Phytophthora sojae can also be controlled using fungicides. For example, Metalaxyl, a fungicide that is specifically used for oomycetes, is used for treating soybean seeds. It's used to prevent seed decay and pre-emergence damping off. This fungicide has been observed to be more effective on highly-tolerant soybean plants. Metalaxyl is most effective when applied to the soil as it allows the plant to take it up through the roots and elongate the control period in comparison to a seed application. Metalaxyl prevents the spores of Phytophthora sojae from entering the soybean plant tissues. As with all fungicides, Metalaxyl is effective for prevention only and should be applied before the disease has established itself inside the tissues of the soybean plant. Replanting must be done once severe pre-emergence damping off is observed.

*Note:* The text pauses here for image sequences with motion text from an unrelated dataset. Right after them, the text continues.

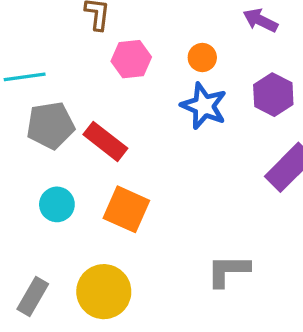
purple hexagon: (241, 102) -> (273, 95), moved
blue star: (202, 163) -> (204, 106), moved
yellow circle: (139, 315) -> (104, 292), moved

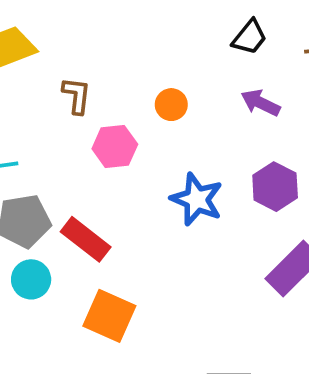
orange circle: (202, 57) -> (171, 105), moved
cyan circle: (57, 204) -> (31, 279), moved

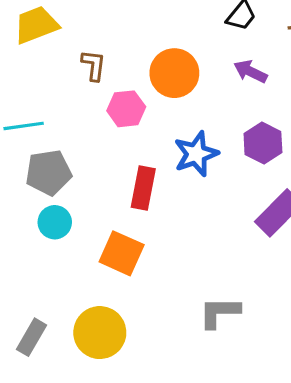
orange circle: (171, 105) -> (174, 73), size x1.8
blue star: (197, 199) -> (196, 154), turned 30
red rectangle: (86, 239) -> (143, 188), moved, turned 63

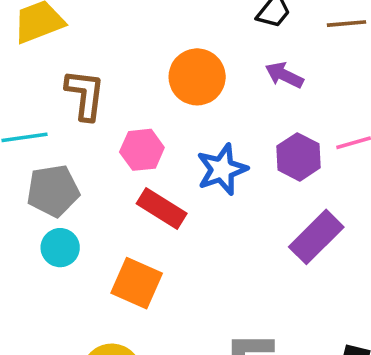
brown L-shape: (94, 65) -> (85, 95), moved, size x1.4
pink hexagon: (126, 109) -> (142, 150), moved
red rectangle: (143, 188) -> (162, 208), turned -69

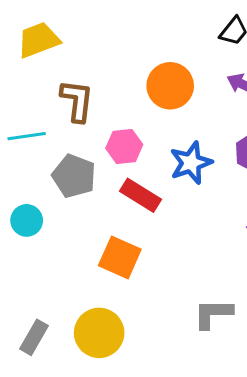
gray pentagon: (53, 191) -> (74, 176), moved, turned 30
cyan circle: (60, 248) -> (27, 220), moved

Improving field drainage and soil tillage are cultural practices that can help minimize the effect of Phytophthora sojae. Improving soil tillage can help eliminate oospores from the soil. Oospores are very sturdy and can remain stagnant in the soil for a long time and therefore crop rotation alone is not effective. Proper field drainage prevents flooding and therefore inhibit zoospore movement towards the host.

==Importance==
Phytophthora root and stem rot of soybean was first observed in the United States in Indiana in 1948 and its causal agent, Phytophthora sojae, first identified in 1958. In the 1970s, soybean plants only had one single-resistance gene, meaning they were more susceptible to an infection. Eventually plants with this gene were killed by new races of Phytophthora sojae. As a result, several states suffered significant yield losses particularly in the state of Ohio, which lost 300,000 acres of soybean plants in a year. Soon thereafter, a variety of new disease prevention methods were implemented and as a result this disease is currently one of the well-managed and well-known soybean diseases in the USA.

==Origin==
Recently there's been evidence that soybean plants from South Korea and China had a diversity of resistance that is much higher in these countries compared to other soybean-cultivating nations. This indicates that soybean plants have been around in these areas longer and thus had more time to develop resistance against a variety of diseases including Phytophthora sojae.